Can you reproduce all of the material below with "largest range" substituted by "biggest range" wherever it occurs, and nothing else altered?

================

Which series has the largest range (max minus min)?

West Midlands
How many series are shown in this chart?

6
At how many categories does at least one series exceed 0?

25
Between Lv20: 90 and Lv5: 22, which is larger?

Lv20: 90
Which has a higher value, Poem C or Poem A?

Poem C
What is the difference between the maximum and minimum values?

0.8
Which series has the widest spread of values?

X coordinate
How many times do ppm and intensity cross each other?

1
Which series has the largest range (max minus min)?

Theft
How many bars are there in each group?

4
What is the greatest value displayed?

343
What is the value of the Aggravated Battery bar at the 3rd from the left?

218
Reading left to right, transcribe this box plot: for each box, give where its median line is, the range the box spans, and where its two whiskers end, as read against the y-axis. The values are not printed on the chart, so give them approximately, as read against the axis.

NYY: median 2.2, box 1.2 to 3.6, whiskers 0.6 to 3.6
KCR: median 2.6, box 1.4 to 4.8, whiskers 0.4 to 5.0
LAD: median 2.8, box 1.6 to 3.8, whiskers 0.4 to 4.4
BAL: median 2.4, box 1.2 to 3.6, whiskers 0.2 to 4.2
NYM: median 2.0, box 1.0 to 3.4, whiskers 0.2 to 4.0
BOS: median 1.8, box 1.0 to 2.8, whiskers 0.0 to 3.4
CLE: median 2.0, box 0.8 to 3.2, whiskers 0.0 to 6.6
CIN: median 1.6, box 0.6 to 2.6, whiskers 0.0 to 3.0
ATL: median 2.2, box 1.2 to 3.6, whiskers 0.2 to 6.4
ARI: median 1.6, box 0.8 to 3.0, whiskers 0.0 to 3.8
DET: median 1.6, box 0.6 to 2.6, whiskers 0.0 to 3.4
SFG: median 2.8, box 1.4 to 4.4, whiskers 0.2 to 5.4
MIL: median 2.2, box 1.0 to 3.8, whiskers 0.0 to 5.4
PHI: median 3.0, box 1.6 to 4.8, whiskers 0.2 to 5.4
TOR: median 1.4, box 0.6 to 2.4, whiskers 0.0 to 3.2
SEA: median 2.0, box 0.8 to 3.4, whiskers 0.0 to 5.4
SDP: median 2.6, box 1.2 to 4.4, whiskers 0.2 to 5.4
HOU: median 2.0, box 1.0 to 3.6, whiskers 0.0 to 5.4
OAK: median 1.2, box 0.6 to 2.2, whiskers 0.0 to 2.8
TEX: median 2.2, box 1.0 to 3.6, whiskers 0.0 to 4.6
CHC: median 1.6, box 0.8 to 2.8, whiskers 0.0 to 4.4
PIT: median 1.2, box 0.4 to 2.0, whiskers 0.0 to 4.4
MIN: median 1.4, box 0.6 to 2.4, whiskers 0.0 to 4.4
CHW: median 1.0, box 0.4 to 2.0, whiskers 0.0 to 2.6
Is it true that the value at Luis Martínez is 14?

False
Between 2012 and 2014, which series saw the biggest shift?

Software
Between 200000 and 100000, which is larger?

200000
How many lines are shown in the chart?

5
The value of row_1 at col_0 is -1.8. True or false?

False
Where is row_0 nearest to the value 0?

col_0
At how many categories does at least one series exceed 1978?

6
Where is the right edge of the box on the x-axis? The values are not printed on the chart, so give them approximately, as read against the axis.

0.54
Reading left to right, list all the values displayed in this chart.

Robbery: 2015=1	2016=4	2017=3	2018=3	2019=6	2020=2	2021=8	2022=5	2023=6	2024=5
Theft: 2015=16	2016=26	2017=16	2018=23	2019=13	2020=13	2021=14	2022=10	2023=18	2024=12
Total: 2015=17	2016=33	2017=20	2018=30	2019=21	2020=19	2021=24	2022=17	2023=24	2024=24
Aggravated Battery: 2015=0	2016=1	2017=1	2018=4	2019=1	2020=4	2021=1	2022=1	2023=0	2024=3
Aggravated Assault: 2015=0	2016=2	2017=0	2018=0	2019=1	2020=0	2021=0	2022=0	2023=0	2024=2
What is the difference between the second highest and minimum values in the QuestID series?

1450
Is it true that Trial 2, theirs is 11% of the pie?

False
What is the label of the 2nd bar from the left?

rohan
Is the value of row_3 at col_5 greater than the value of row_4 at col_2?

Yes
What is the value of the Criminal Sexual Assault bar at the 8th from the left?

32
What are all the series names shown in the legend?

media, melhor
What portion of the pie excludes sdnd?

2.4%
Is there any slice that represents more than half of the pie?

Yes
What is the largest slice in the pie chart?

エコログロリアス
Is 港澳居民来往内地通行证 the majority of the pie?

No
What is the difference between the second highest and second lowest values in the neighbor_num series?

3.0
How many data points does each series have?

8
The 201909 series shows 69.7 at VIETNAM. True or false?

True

================

→ ANSWER SPACE:
Which series has the biggest range (max minus min)?

West Midlands
How many series are shown in this chart?

6
At how many categories does at least one series exceed 0?

25
Between Lv20: 90 and Lv5: 22, which is larger?

Lv20: 90
Which has a higher value, Poem C or Poem A?

Poem C
What is the difference between the maximum and minimum values?

0.8
Which series has the widest spread of values?

X coordinate
How many times do ppm and intensity cross each other?

1
Which series has the biggest range (max minus min)?

Theft
How many bars are there in each group?

4
What is the greatest value displayed?

343
What is the value of the Aggravated Battery bar at the 3rd from the left?

218
Reading left to right, transcribe this box plot: for each box, give where its median line is, the range the box spans, and where its two whiskers end, as read against the y-axis. The values are not printed on the chart, so give them approximately, as read against the axis.

NYY: median 2.2, box 1.2 to 3.6, whiskers 0.6 to 3.6
KCR: median 2.6, box 1.4 to 4.8, whiskers 0.4 to 5.0
LAD: median 2.8, box 1.6 to 3.8, whiskers 0.4 to 4.4
BAL: median 2.4, box 1.2 to 3.6, whiskers 0.2 to 4.2
NYM: median 2.0, box 1.0 to 3.4, whiskers 0.2 to 4.0
BOS: median 1.8, box 1.0 to 2.8, whiskers 0.0 to 3.4
CLE: median 2.0, box 0.8 to 3.2, whiskers 0.0 to 6.6
CIN: median 1.6, box 0.6 to 2.6, whiskers 0.0 to 3.0
ATL: median 2.2, box 1.2 to 3.6, whiskers 0.2 to 6.4
ARI: median 1.6, box 0.8 to 3.0, whiskers 0.0 to 3.8
DET: median 1.6, box 0.6 to 2.6, whiskers 0.0 to 3.4
SFG: median 2.8, box 1.4 to 4.4, whiskers 0.2 to 5.4
MIL: median 2.2, box 1.0 to 3.8, whiskers 0.0 to 5.4
PHI: median 3.0, box 1.6 to 4.8, whiskers 0.2 to 5.4
TOR: median 1.4, box 0.6 to 2.4, whiskers 0.0 to 3.2
SEA: median 2.0, box 0.8 to 3.4, whiskers 0.0 to 5.4
SDP: median 2.6, box 1.2 to 4.4, whiskers 0.2 to 5.4
HOU: median 2.0, box 1.0 to 3.6, whiskers 0.0 to 5.4
OAK: median 1.2, box 0.6 to 2.2, whiskers 0.0 to 2.8
TEX: median 2.2, box 1.0 to 3.6, whiskers 0.0 to 4.6
CHC: median 1.6, box 0.8 to 2.8, whiskers 0.0 to 4.4
PIT: median 1.2, box 0.4 to 2.0, whiskers 0.0 to 4.4
MIN: median 1.4, box 0.6 to 2.4, whiskers 0.0 to 4.4
CHW: median 1.0, box 0.4 to 2.0, whiskers 0.0 to 2.6
Is it true that the value at Luis Martínez is 14?

False
Between 2012 and 2014, which series saw the biggest shift?

Software
Between 200000 and 100000, which is larger?

200000
How many lines are shown in the chart?

5
The value of row_1 at col_0 is -1.8. True or false?

False
Where is row_0 nearest to the value 0?

col_0
At how many categories does at least one series exceed 1978?

6
Where is the right edge of the box on the x-axis? The values are not printed on the chart, so give them approximately, as read against the axis.

0.54
Reading left to right, list all the values displayed in this chart.

Robbery: 2015=1	2016=4	2017=3	2018=3	2019=6	2020=2	2021=8	2022=5	2023=6	2024=5
Theft: 2015=16	2016=26	2017=16	2018=23	2019=13	2020=13	2021=14	2022=10	2023=18	2024=12
Total: 2015=17	2016=33	2017=20	2018=30	2019=21	2020=19	2021=24	2022=17	2023=24	2024=24
Aggravated Battery: 2015=0	2016=1	2017=1	2018=4	2019=1	2020=4	2021=1	2022=1	2023=0	2024=3
Aggravated Assault: 2015=0	2016=2	2017=0	2018=0	2019=1	2020=0	2021=0	2022=0	2023=0	2024=2
What is the difference between the second highest and minimum values in the QuestID series?

1450
Is it true that Trial 2, theirs is 11% of the pie?

False
What is the label of the 2nd bar from the left?

rohan
Is the value of row_3 at col_5 greater than the value of row_4 at col_2?

Yes
What is the value of the Criminal Sexual Assault bar at the 8th from the left?

32
What are all the series names shown in the legend?

media, melhor
What portion of the pie excludes sdnd?

2.4%
Is there any slice that represents more than half of the pie?

Yes
What is the largest slice in the pie chart?

エコログロリアス
Is 港澳居民来往内地通行证 the majority of the pie?

No
What is the difference between the second highest and second lowest values in the neighbor_num series?

3.0
How many data points does each series have?

8
The 201909 series shows 69.7 at VIETNAM. True or false?

True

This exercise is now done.